# Exercise prompt
For every line in the records below that contains the word "Gameplay", add one to a count, and report only that count.

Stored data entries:
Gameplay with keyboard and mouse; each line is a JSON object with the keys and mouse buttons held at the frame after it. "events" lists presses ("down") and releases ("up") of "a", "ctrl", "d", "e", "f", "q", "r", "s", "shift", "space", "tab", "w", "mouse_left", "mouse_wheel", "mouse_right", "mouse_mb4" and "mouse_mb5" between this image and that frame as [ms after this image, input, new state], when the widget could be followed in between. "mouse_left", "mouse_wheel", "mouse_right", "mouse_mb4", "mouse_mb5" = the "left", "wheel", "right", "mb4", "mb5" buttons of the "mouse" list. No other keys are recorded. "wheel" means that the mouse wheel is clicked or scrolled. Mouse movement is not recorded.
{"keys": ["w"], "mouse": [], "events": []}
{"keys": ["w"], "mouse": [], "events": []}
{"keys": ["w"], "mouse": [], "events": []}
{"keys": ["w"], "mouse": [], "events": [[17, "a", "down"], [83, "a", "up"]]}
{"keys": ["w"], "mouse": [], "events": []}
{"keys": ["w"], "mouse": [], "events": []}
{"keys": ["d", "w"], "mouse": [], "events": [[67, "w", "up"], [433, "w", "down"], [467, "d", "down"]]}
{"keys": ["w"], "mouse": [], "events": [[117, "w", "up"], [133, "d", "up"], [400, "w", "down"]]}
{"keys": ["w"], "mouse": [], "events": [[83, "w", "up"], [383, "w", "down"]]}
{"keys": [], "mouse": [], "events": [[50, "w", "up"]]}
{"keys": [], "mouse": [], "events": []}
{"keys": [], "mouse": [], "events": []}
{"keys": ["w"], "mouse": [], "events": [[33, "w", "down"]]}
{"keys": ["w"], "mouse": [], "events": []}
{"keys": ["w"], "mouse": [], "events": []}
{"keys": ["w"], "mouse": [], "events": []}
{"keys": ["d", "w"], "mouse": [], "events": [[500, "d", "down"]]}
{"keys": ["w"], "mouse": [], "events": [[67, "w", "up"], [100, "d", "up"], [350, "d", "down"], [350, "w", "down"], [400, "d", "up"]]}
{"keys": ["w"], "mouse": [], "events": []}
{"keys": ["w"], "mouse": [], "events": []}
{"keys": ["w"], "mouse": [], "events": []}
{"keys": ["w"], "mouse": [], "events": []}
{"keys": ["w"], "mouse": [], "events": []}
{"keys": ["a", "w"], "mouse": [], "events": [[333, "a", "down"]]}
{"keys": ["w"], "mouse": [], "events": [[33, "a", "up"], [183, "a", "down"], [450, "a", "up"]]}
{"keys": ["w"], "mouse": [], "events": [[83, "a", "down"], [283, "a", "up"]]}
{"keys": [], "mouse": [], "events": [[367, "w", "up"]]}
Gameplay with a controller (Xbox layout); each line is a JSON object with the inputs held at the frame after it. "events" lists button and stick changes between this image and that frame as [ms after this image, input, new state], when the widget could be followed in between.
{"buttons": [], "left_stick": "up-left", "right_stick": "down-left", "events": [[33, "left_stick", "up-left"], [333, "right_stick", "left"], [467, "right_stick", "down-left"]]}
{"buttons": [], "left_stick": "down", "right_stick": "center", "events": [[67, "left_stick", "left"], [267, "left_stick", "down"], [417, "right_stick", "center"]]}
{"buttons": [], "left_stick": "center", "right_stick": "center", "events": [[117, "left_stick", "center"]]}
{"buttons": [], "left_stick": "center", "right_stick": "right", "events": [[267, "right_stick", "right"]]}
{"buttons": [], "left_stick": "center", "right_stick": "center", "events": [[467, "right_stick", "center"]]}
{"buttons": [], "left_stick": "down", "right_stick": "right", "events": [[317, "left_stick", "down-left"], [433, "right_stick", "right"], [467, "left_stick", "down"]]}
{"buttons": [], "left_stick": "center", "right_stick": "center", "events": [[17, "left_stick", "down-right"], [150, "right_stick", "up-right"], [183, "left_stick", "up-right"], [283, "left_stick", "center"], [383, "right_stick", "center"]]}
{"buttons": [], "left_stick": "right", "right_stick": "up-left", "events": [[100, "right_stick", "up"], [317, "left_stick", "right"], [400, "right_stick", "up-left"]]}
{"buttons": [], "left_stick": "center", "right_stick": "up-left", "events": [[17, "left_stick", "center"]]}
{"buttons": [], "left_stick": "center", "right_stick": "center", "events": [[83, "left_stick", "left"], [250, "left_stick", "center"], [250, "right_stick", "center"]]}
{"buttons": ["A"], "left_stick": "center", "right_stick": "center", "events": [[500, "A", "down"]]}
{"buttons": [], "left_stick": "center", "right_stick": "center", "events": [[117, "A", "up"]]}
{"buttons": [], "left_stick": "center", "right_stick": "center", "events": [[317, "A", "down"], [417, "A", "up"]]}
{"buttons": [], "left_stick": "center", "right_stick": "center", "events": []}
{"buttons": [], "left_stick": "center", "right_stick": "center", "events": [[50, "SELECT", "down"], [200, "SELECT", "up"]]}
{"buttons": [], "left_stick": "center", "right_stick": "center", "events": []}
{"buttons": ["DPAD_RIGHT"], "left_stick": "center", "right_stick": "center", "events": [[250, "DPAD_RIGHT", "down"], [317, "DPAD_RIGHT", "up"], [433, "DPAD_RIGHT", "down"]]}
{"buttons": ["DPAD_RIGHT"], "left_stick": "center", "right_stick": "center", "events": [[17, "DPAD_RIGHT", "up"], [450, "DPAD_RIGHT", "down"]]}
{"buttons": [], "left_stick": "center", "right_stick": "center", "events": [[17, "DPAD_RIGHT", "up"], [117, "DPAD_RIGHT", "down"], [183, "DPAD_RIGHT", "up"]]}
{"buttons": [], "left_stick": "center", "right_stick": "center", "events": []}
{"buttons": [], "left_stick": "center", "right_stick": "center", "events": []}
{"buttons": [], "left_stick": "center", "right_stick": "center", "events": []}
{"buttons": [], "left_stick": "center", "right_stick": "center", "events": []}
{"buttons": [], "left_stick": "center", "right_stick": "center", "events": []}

# Exercise output
2